Pasar Tradisional Unggulan Kota Solo

GEDE
PASAR GEDE HARJONAGORO

Lokasi                     : Jalan Urip Sumoharjo

Akses                      : Transportasi umum Batik Solo Trans (BST)

Keistimewaan         : Pasar tertua yang memiliki bangunan berarsitektural langka

Pasar Gede Harjonagoro merupakan pasar tertua di Kota Solo. Usianya setua dengan Kraton Kasunan Surakarta menempati Desa Sala sebagai ibukota kerajaan pada tahun 1745. Hal itu tidak lepas dari konsep kosmologi Jawa yakni Catur Gatra Tunggal. Catur Gatra Tunggal sebagai konsep tata ruang membagi empat ruang tetapi tetap dalam satu kesatuan. Kraton sebagai poros adalah simbol kekuasaan raja, kemudian alun-alun sebagai pusat ritual dan tradisi masyarakat, masjid sebagai pusat peribadatan dan pasar sebagai pusat perdagangan yang merupakan dinamika perekonomian.
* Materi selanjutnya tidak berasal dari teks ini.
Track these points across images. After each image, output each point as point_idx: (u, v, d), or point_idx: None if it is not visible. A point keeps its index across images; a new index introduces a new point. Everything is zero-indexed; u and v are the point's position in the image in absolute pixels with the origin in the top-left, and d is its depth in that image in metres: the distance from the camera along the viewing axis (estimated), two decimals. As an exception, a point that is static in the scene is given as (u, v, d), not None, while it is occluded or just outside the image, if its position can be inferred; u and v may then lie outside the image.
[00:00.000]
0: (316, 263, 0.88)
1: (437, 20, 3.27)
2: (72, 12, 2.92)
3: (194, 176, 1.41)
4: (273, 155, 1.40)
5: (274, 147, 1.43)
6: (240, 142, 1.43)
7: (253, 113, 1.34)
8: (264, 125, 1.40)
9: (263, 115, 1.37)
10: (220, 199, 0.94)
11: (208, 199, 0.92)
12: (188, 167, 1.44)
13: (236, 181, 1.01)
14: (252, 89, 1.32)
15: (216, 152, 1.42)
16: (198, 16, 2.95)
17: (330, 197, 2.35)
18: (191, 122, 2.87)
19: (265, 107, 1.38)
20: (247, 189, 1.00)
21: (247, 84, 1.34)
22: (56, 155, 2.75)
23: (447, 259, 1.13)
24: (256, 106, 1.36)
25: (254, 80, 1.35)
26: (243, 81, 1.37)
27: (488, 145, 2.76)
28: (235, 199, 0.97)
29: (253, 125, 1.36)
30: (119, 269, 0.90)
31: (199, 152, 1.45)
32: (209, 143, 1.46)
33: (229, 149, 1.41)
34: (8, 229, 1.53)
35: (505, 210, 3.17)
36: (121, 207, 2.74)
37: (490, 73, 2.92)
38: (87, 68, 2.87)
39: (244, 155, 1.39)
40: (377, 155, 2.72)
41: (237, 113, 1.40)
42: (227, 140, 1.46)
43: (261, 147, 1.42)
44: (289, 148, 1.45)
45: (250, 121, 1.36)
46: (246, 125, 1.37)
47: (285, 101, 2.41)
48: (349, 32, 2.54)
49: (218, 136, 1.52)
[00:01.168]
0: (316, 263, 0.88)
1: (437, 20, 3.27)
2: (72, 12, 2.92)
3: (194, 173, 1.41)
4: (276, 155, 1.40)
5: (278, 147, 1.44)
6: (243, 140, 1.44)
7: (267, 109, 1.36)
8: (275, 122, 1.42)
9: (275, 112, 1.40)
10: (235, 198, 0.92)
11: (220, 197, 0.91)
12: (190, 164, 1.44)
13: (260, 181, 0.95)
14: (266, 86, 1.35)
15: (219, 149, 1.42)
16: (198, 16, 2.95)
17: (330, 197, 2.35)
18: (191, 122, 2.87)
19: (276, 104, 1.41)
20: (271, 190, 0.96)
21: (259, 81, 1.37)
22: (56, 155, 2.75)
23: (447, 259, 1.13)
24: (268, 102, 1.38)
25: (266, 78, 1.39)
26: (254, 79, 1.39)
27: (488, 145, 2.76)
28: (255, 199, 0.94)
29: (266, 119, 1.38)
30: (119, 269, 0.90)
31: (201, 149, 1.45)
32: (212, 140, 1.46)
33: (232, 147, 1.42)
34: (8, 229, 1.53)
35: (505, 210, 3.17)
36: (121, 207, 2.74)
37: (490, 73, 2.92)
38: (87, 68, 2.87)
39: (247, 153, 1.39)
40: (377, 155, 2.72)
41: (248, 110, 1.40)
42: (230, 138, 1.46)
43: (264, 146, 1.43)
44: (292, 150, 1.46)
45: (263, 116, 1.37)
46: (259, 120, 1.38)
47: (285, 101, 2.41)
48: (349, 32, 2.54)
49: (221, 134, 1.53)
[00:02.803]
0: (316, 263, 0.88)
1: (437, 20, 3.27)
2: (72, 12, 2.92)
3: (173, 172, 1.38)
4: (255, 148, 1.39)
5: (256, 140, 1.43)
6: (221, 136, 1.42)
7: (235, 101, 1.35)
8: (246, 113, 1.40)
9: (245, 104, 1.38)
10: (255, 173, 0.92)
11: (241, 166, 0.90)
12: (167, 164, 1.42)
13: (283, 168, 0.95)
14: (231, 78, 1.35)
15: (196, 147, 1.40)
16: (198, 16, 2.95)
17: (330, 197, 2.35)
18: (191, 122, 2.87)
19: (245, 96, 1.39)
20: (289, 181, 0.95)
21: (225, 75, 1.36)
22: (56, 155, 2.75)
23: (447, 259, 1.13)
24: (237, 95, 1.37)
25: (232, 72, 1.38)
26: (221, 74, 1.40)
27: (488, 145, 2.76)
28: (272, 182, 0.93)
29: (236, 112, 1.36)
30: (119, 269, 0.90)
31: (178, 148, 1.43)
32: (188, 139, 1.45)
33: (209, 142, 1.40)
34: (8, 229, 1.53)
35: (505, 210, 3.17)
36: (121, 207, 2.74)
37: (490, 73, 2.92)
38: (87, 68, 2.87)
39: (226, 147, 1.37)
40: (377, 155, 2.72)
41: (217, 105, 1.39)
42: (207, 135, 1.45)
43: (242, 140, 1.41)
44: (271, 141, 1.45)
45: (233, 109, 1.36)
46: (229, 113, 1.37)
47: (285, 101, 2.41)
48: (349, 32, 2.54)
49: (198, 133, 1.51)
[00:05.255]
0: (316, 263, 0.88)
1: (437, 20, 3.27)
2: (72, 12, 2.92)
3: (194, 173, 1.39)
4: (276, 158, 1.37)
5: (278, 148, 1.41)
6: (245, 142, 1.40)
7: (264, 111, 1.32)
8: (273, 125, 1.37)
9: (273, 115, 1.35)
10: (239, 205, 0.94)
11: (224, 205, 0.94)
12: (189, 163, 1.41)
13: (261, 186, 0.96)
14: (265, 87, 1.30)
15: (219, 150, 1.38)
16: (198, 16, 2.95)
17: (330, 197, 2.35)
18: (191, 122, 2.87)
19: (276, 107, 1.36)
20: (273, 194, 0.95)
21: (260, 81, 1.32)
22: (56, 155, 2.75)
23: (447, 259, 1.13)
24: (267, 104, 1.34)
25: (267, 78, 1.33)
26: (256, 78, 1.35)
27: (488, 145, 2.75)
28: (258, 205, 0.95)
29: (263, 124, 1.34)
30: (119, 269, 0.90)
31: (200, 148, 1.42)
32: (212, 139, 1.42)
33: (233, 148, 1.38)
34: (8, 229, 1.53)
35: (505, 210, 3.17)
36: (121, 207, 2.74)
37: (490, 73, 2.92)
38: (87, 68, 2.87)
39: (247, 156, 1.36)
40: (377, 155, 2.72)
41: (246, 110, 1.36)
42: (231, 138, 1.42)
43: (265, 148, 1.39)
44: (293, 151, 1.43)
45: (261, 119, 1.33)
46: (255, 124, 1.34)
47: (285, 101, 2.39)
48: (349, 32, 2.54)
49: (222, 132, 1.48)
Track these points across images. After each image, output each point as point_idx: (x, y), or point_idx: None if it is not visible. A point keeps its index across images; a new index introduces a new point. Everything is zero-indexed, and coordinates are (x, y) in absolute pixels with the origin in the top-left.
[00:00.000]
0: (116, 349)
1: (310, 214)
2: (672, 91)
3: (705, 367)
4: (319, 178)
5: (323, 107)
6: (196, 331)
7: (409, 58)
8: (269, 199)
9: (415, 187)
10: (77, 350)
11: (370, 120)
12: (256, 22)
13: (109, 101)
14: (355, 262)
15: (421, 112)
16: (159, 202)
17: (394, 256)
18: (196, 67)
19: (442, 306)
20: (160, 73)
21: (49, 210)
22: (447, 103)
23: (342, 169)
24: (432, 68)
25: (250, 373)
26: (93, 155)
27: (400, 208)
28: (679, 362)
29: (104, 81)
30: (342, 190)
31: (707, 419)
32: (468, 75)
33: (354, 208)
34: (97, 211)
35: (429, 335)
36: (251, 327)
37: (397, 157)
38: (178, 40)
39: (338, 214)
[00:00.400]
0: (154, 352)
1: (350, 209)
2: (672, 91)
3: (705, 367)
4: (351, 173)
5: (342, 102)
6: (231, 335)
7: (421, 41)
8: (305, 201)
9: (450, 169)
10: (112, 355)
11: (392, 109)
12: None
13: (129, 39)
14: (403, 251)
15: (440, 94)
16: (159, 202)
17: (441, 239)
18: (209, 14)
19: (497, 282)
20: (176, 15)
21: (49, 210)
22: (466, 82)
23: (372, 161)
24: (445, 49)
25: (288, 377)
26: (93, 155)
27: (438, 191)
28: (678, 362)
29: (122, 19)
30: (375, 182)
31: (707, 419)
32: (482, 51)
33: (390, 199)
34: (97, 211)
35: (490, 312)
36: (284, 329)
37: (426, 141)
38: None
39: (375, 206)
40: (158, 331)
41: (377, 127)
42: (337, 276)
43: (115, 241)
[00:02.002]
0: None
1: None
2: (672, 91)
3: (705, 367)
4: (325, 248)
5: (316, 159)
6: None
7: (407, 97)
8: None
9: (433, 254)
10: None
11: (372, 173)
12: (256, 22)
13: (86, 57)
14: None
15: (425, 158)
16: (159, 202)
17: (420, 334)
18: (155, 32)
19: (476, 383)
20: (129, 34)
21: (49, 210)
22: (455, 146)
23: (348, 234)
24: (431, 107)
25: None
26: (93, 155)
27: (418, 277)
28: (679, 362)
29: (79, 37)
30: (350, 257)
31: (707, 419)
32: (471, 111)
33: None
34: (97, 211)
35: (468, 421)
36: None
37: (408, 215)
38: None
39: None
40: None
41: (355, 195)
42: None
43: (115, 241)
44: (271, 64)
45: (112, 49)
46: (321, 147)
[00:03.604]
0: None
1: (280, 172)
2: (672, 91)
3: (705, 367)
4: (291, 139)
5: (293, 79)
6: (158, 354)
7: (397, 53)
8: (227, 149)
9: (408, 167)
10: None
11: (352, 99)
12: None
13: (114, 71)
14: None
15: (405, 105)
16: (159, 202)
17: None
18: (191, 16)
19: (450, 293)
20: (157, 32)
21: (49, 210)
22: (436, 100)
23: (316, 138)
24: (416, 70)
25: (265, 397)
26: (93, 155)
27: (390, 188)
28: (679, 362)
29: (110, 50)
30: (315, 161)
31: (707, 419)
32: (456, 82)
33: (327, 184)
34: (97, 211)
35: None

Dalam konsep budaya Mataraman pasar juga menjadi sebagai simbol matahari terbit atau kegiatan pagi yang harus ada di sebelah timur keraton. Pasar sbagai kebalikan dari masjid yang menjadi merupakan simbol matahari terbenam sehingga harus ada di sebelah barat keraton. Dalam konsep ini, keraton berada di antara keduanya dan menjadi poros. Dengan konteks tersebut, keberadaan atau aktivitas ekonomi Pasar Gede dipastikan sudah ada jauh lebih mendahului daripada fisiknya yang baru diresmikan pada tahun 1930. Dahulu kala Pasar Gede merupakan sebuah pasar kecil yang didirikan di area seluas 10.421 hektar. Diberi nama Pasar Gede karena terdiri dari atap yang besar. Catatan sejarah menyebutkan bangunan permanen Pasar Gede yang ada seperti sekarang ini baru ada dibangun pada tahun 1927. Paku Buwana X meminta arsitek kenamaan asal Belanda, Thomas Karsten membuat desain dan membuat bangunnya.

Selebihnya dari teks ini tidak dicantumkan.